Before you start house-hunting, narrow down your neighborhood selection with the help of this list:
The biggest concern for most homebuyers tops our list: Where is it? A potential new neighborhood may be more or less desirable to you based on its proximity to family, friends, work, schools, and other amenities, like grocery stores and shopping. If walkability matters to you, you can look up a neighborhood’s walk score here. Conversely, you may prioritize space and want to live in a less crowded area outside of city limits.
Do you like to go out on the weekends to social hotspots and spend time with friends? Then a neighborhood with restaurants and bars or close to public transportation may be what you’re looking for. Is your commute killing you? Then you might appreciate moving closer to the office. Are your kids missing their grandparents? Then living near loved ones could be a smart move.
What about the people you’ll be living next to? This may be one time when it’s okay to judge a book by its cover, or a neighborhood by its atmosphere. To get a feel for this, try to visit a new neighborhood at different times of day. You can gain insight into how busy a neighborhood is during rush hours, as well as how friendly neighbors appear to be. Alternately, if you’re looking for more privacy and less interaction, consider this too.
If you have kids now or plan to start a family, a home’s school district is something to look into:
- Your neighborhood choice may be impacted by whether you’d like your kids to walk or ride the bus to school.
- You might also be limited to certain neighborhoods if you’d like to stay within a certain district.
- If you don’t plan to have kids, it can still be beneficial to buy in a neighborhood with a good school district; this may help to attract buyers in the future when you’re ready to sell.
Plugging potential houses into a site like Neighborhood Scout can tell you more about applicable public school districts, along with how a neighborhood’s prices compare to the rest of the city and what makes the neighborhood stand out. Great Schools is another tool that provides ratings for local districts.

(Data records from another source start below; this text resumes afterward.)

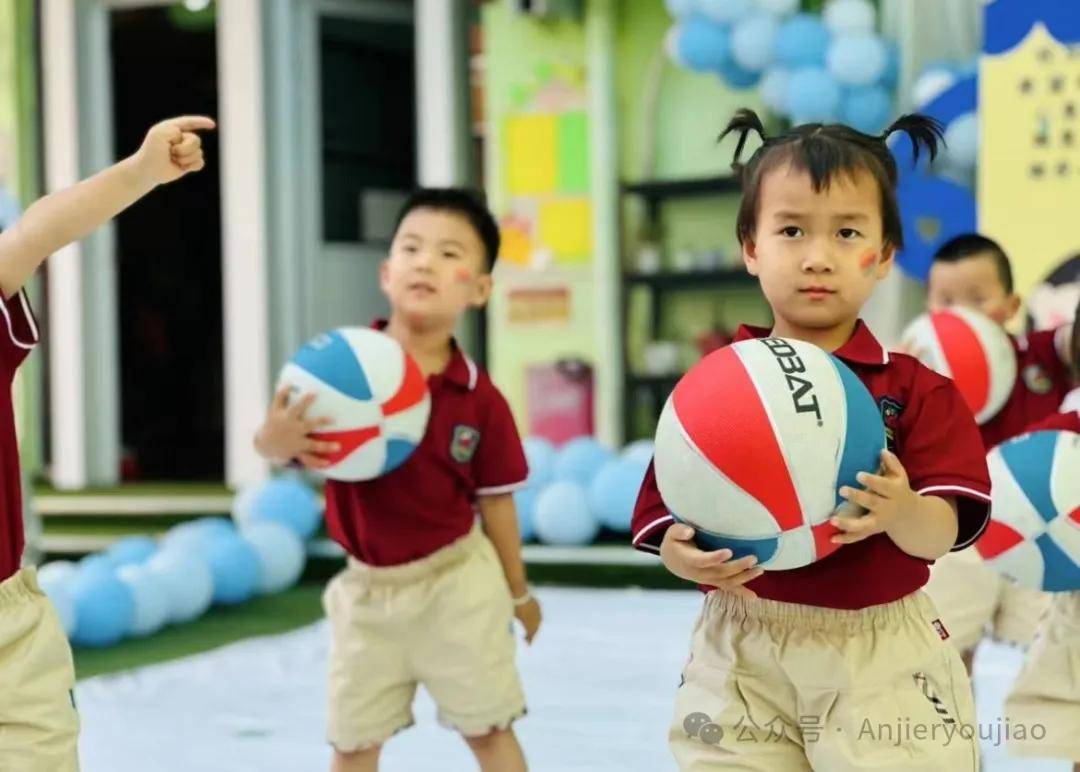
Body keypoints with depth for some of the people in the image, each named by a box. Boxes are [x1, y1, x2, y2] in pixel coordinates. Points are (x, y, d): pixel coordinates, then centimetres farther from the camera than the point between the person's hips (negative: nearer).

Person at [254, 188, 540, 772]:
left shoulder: (480, 398, -10)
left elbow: (495, 500, -1)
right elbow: (279, 439, -14)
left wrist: (517, 591, 9)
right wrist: (276, 439, -40)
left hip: (455, 581, -1)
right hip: (367, 586, 1)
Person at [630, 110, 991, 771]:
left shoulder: (915, 391, -2)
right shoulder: (714, 387, 0)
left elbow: (941, 536, -11)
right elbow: (670, 522, 0)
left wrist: (901, 512, -33)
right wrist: (687, 556, -22)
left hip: (881, 655, -1)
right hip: (745, 652, 1)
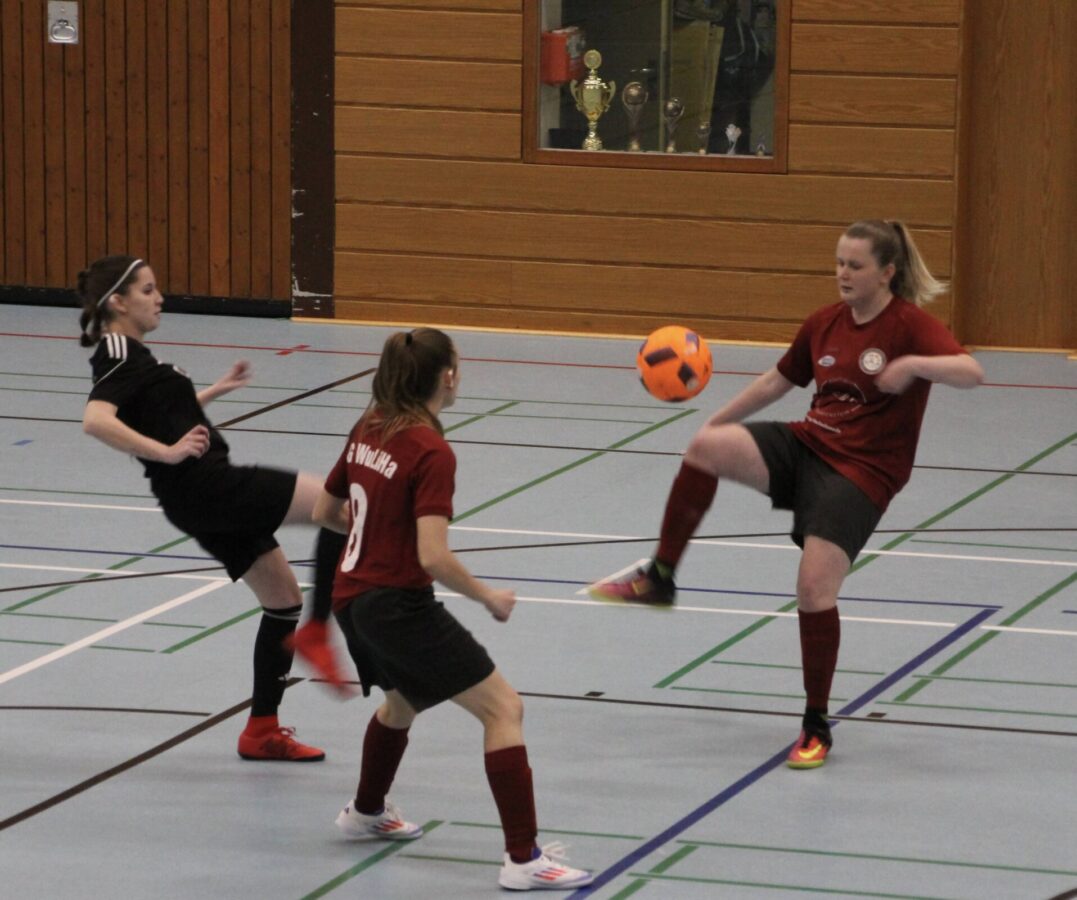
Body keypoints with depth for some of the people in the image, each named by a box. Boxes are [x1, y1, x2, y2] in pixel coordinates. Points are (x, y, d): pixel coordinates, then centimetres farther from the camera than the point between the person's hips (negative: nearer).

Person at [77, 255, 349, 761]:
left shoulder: (129, 356, 17)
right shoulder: (119, 358, -12)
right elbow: (95, 420, -30)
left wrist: (215, 391, 30)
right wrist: (167, 452, -30)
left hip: (212, 496, 10)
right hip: (204, 487, -10)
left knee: (283, 599, 14)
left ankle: (262, 730, 18)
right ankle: (316, 634, -11)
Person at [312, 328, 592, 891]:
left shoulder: (369, 429, 5)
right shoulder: (432, 452, -18)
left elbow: (325, 513, 16)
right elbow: (434, 558, -24)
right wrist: (489, 598, -10)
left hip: (352, 600, 9)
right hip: (400, 606, -9)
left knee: (404, 700, 35)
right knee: (503, 707, -7)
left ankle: (366, 812, 55)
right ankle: (523, 860, -14)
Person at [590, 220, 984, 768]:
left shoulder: (909, 325, -9)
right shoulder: (825, 323, 9)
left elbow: (971, 373, -23)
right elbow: (778, 380, 22)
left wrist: (912, 364, -39)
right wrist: (715, 420, 21)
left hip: (861, 472, -5)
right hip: (805, 445, 5)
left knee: (814, 587, -16)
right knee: (707, 447, -21)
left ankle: (816, 728, 1)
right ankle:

While a new neighborhood may seem safe upon first visit, local crime reports are always worth checking into. You can visit Spot Crime to search for incidents by address. Likewise, it can be helpful to browse the neighborhood on Nextdoor and even ask some of the neighbors. If you live nearby, you might also consider driving or walking through the neighborhood at night to gain more perspective.
The desirability of a neighborhood, as well as its demand, can influence its housing prices. As you’ve probably observed, some neighborhoods are bound to be costlier than others:
- Neighborhoods with highly rated schools may also have higher property taxes.
- How much you pay in annual property taxes can add to your housing cost.
- Your real estate agent can give you a better idea of a neighborhood’s property tax rate and how much (if at all) it’s recently increased.
If a neighborhood has a Homeowners Association, or HOA, you may also expect to pay monthly or annual dues.
6. Outdoor spaces.
Are there parks within walking distance, and if so, what’s their general condition? You can determine this by driving by if you live in the area or by using Google Street View. Not every park is created equal, so some of this will depend on your expectations. Do you plan to use grills, pavilions, and pools? Or are playgrounds, ponds, and hiking trails more important to you?
If you have pets, you might also be specifically seeking pet-friendly spaces. How far away are the dog parks? Are there even any nearby? Some cities are known for being more pet-friendly than others, and this might be reflected in the amenities you find. If you’re buying into a new neighborhood with an HOA, make sure to inquire about their rules, restrictions, and offerings for pets.